Et si l’Ukraine perdait la guerre ?
Les Russes avancent, l’Amérique ne répond plus, l’Europe tergiverse. Jusqu’au scénario catastrophe ?
« L’année 2024 sera extrêmement difficile pour l’armée ukrainienne » prévoyait récemment un expert militaire français. Le problème est qu’elle l’est déjà, difficile, et dangereuse. On est loin des grands espoirs de l’offensive de l’été dernier. Peu ou pas d’avancées. L’es Russes ont tenu, l’armée s’est embourbée, l’hiver est arrivé. Et aujourd’hui, ce sont les Russes qui poussent, avancent et percent le front en plusieurs points. L’année dernière, la bataille de Bakhmouta marqué les esprits : dix mois d’horreur, des combattants héroïques qui ont fait payer horriblement cher aux Russes, chaque mètre carré concédé.
Cette fois, à Avdiïvka, à dix kilomètres à peine au nord tout près de Donetsk dans l’Est du pays, l’État-major ukrainien a préféré battre en retraite pour ne pas voir ses troupes encerclées. Une victoire majeure pour la Russie.
À Terny, à 50 kilomètres plus au nord, l’armée russe a avancé de 2,5 km, dans la direction de Kupyansk-Liman.
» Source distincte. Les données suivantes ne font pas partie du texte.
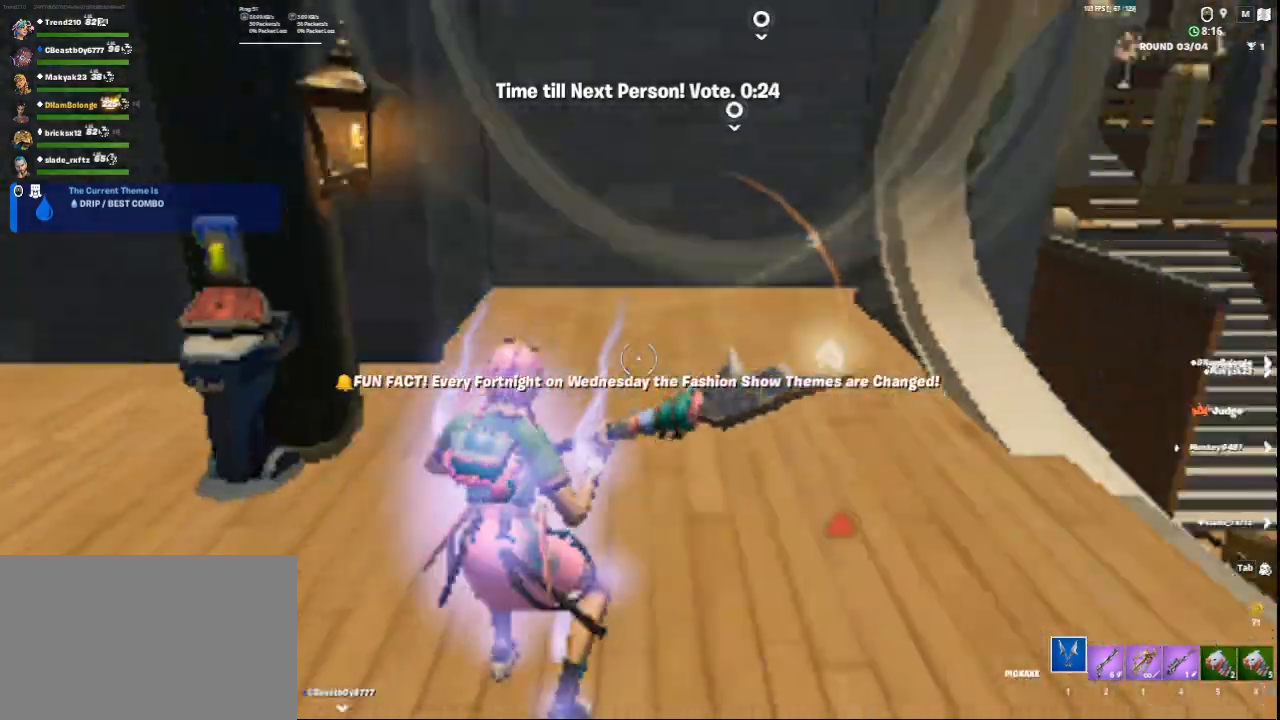
{"keys": ["d", "w"], "mouse": [], "events": [[375, "ctrl", "up"], [375, "d", "down"], [500, "w", "down"]]}
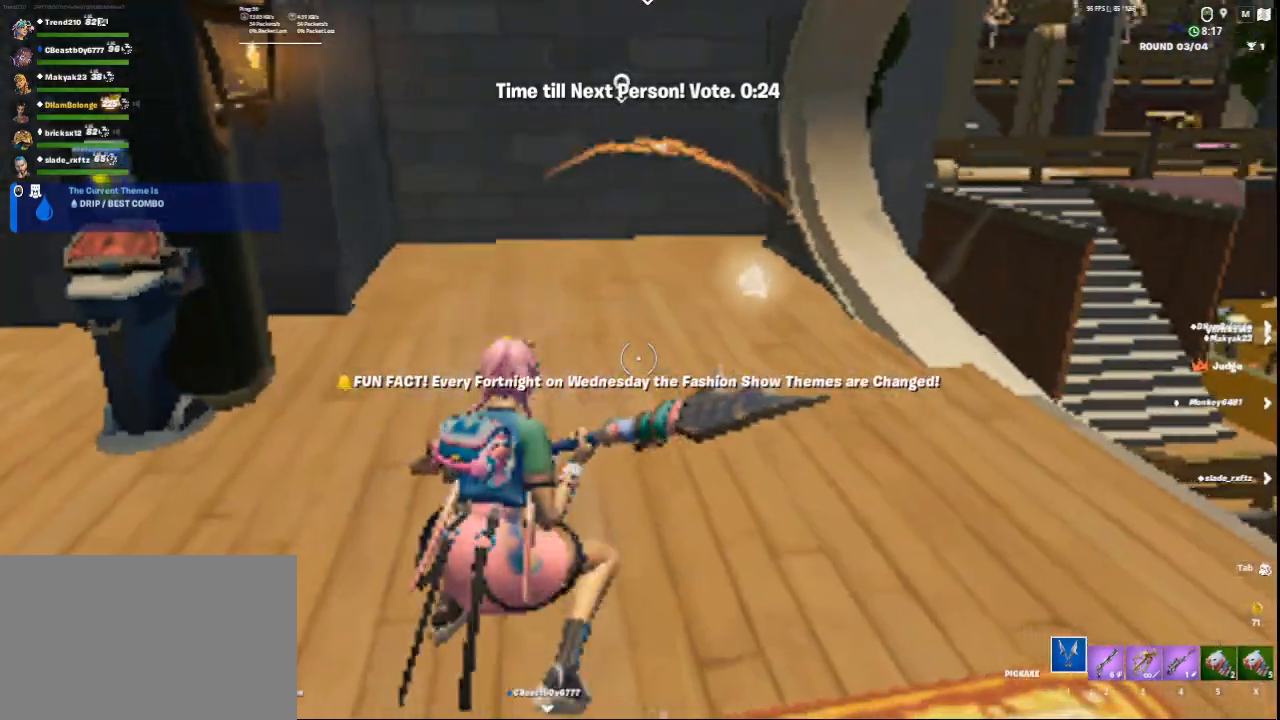
{"keys": ["w"], "mouse": [], "events": [[42, "d", "up"], [42, "space", "down"], [167, "space", "up"], [209, "3", "down"], [334, "3", "up"], [417, "4", "down"], [417, "5", "down"], [501, "4", "up"], [501, "5", "up"]]}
La raison ? D’abord, on l’a oublié, la Russie est un immense pays et ses combattants ne sont pas des abrutis incompétents. Certes, au début, ils étaient prétentieux, mal-organisés, mal formés, mal dirigés. C’est fini. Moscou a réappris la guerre. À sa façon bien sûr. L’artillerie pour rouleau compresseur, les soldats comme chair à canon… peu importe, on fabrique et on mobilise toujours plus.
Déséquilibre
À l’hiver 2022, en envahissant l’Ukraine, Moscou aurait perdu – xelon le dernier Military Balance -8 800 véhicules de combats, dont 3 000 chars de combat. Cet hiver, elle peut aligner à nouveau 27 000 véhicules et 7 000 chars. Miracle ? Non. Économie de guerre. En un an, la Russie a augmenté son budget de la défense de plus de 60 %, passant à 376,7 milliards de dollars. Les dépenses militaires représentent désormais un tiersdu budget national, elles atteindront bientôt… 7,5 % du PIB.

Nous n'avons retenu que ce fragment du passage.